Domenica mentre il sole vibrava nella sabbia mossa dal vento dello Ionio, con i kite che schizzavano veloci sotto il cielo, un pensiero mi girava in testa.
La sera all’improvviso mi è venuto in mente: Kamchatka. Non è solo un territorio del Risiko, è anche il titolo di un bellissimo film argentino con Ricardo Darin e Cecilia Roth. Un film intenso su come due genitori crescono e cercano di salvare, nascondendoli, i loro due figli dalla dittatura argentina. Kamchatcka era il luogo dove resistere! È il posto dove nell’immaginazione e nei loro cuori, padre e figlio si sarebbero potuti ritrovare.

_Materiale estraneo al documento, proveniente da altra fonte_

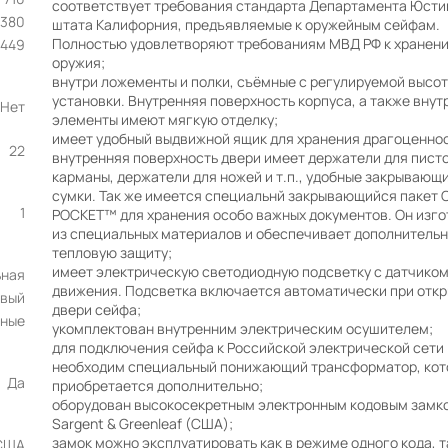
соответствует требования стандарта Департамента Юсти
1380
штата Калифорния, предъявляемые к оружейным сейфам.
Полностью удовлетворяют требованиям МВД РФ к хранен
449
оружия;
внутри ложементы и полки, съёмные с регулируемой высо
установки. Внутренняя поверхность корпуса, а также внут
Нет
элементы имеют мягкую отделку;
имеет удобный выдвижной ящик для хранения драгоценнос
22
внутренняя поверхность двери имеет держатели для пист
карманы, держатели для ножей и т.п., удобные закрывающ
сумки. Так же имеется специальнй закрывающийся пакет 
1
POCKET™ для хранения особо важных документов. Он изго
из специальных материалов и обеспечивает дополнитель
тепловую защиту;
имеет электрическую светодиодную подсветку с датчико
ьная
движения. Подсветка включается автоматически при отк
овый
двери сейфа;
ные
укомплектован внутренним электрическим осушителем;
для подключения сейфа к Российской электрической сети
необходим специальный понижающий трансформатор, кот
Да
приобретается дополнительно;
оборудован высокосекретным электронным кодовым замк
Sargent & Greenleaf (США);
замок можно эксплуатировать как в режиме одного кода, та
США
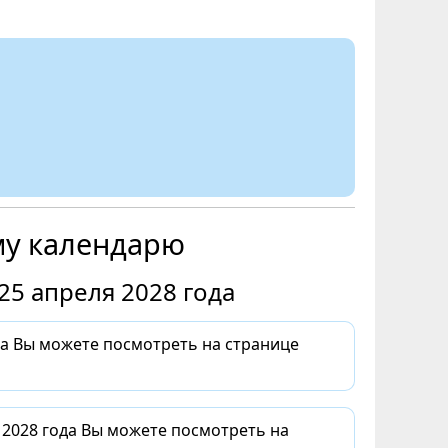
му календарю
25 апреля 2028 года
да Вы можете посмотреть на странице
 2028 года Вы можете посмотреть на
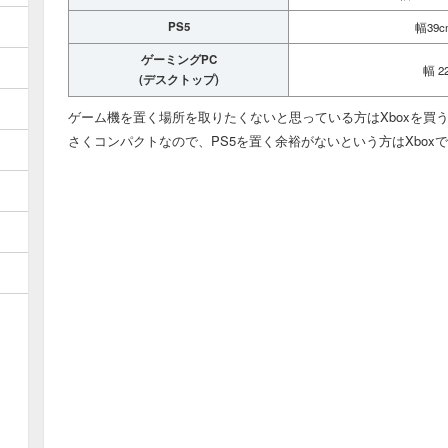
PS5
幅39
ゲーミングPC
幅 2
(デスクトップ)
ゲーム機を置く場所を取りたくないと思っている方はXboxを買
さくコンパクトなので、PS5を置く余裕がないという方はXbox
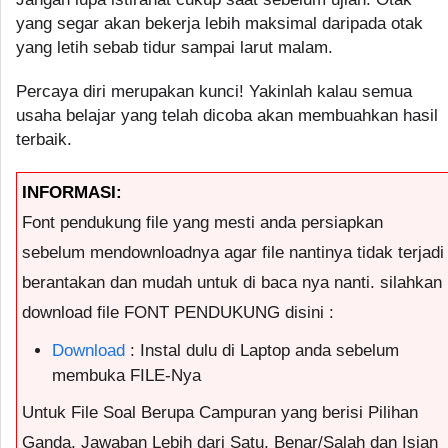
yang segar akan bekerja lebih maksimal daripada otak
yang letih sebab tidur sampai larut malam.
Percaya diri merupakan kunci! Yakinlah kalau semua
usaha belajar yang telah dicoba akan membuahkan hasil
terbaik.
INFORMASI:
Font pendukung file yang mesti anda persiapkan
sebelum mendownloadnya agar file nantinya tidak terjadi
berantakan dan mudah untuk di baca nya nanti. silahkan
download file FONT PENDUKUNG disini :
Download
: Instal dulu di Laptop anda sebelum
membuka FILE-Nya
Untuk File Soal Berupa Campuran yang berisi Pilihan
Ganda, Jawaban Lebih dari Satu, Benar/Salah dan Isian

I miei ricordi si sono dissolti come se Thanos avesse fatto un nuovo blip. Sembra bello che dopo 20 anni riesci a ricordare una cosa del genere. Forse. Forse però è anche la consapevolezza che quella terra io non la ritroverò mai, che purtroppo è neurologicamente perduta. Per questo io scrivo di appartenenza: perché io sento quel silenzio, quel vuoto, quello spazio. Sembra bello. Forse lo è, ma cazzo se fa male. E sfido chiunque a dirmi che non è così! E’ un po’ come dire a uno che ha preso il Covid “Pensa alla salute!”
C’è il tempo delle lacrime. E poi Fern riparte. Con il suo furgone. Il suo van dove vive.
La sua Kamchatcka. Cercando di sentire il rumore della sua appartenenza.
Soprattutto nell’immenso silenzio che c’è.